The D.C. Circuit provides some high-level guidance:

"In a future case, the Commission is free to plead that a licensing agreement results in unjustifiable competitive harms, so long as it explains how those harms exceed what the Patent Act and settled precedent permit, which it has failed to do here."

So the starting point of any U.S. antitrust analysis of an exclusive license agreement will be that "both the Supreme Court and the Patent Act have blessed [such contracts] as lawful," and there must be something more--in fact, something egregious--than exclusivity to establish an antitrust violation. A pretextual license such as in Palmer (where the relevant price, by the way, increased from $150 to $400 as a result of horizontal geographic market division) is presumably not the only such scenario, but for now there's no other example of an exclusive IP license being anticompetitive. It would take "allegations establishing that [an agreement] created anticompetitive effects greater than that authorized by settled law and precedent" that is favorable to exclusive IP licenses.

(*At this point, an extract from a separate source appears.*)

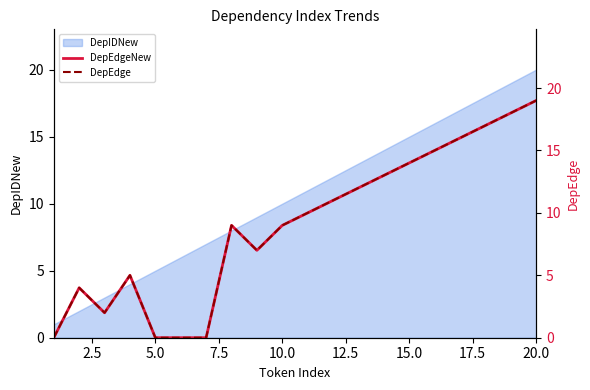

The value of DepIDNew at 10.0 is 16. True or false?

False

September 14 policy statement by the FTC on brand pharmaceutical manufacturers' improper listing of patents in the Food and Drug Administration's (FDA) 'Orange Book'

On Thursday, the FTC issued a policy statement (PDF), press release, and an additional statement by Chair Lina Khan (PDF) concerning "improper" patent listings in the FDA's Orange Book.

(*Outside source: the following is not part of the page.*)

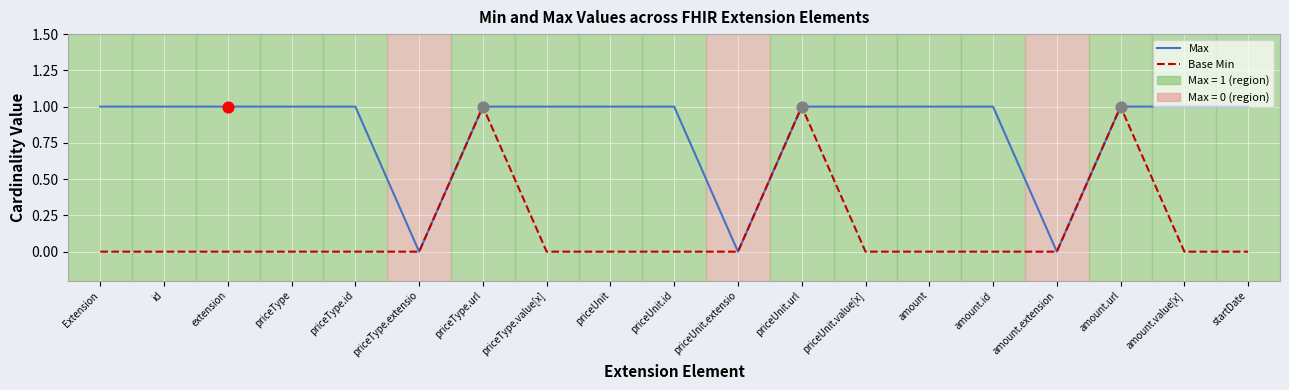

Which series changed the most between amount.url and startDate?

Base Min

The idea of the fast-track approval process called ANDA is that generic drugs should be approved quickly, but not so quickly that a patent holder cannot enforce its rights. That's why there is an automatic 30-month stay of approval in the event of patent litigation by the manufacturer of the original product. I find the term "brand drug manufacturer" a bit misleading as there are generics companies with fairly well-known brands, too.

The FTC believes to have identified a rampant form of abuse in the form of drug makers including patents in the FDA's Orange Book that aren't really needed. This is somewhat comparable to an overdeclaration of allegedly essential patents in connection with industry standards, but with the effect that the approval of competing products can be delayed (while standard-essential patent owners can only sue after an implementer has released an unlicensed product).

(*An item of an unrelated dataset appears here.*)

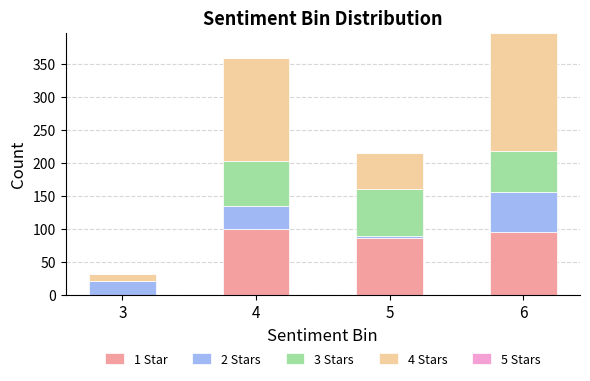

At which category is the sum across all series the highest?

6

What lends the FTC initiative significant credence is that the FDA supports the new statement, effectively making it an inter-agency initiative.

Unlike in FTC v. Endo, which involved Sherman Act Section 1 and 2 claims, the FTC intends to tackle such improper listings as unfair methods of competition under Section 5 of the FTC Act. In any event, the D.C. Circuit's FTC v. Endo decision does say that anticompetitive behavior that goes beyond what is lawful under patent law can be an antitrust violation.

Where I see a practical challenge for the FTC is that any overdeclarations would have to be shown to have been made in bad faith. However, patent law is sufficiently subjective (for example, a fairly high percentage of claim constructions are overturned on appeal) that drug makers will often be able to argue that even though their position on the inevitability of an infringement of a certain patent by a type of drug may have been wrong, it wasn't wholly unreasonable in the first place. That is, for example, what defendants sometimes argue in order to escape willfulness enhancements of damages verdicts. The FTC says that patents are sometimes listed in the FDA's Orange Book even though their claims just don't read on the drug in question--but what will the courts of law say in a given case?

The FTC's policy statement may now dissuade drug makers from adding patents to the FDA's Orange Book that they'd have listed before. In that case, the FTC may achieve a positive effect without having to litigate. But if it does have to go to court, those cases threaten to become rather difficult to decide--and possibly even more difficult to win.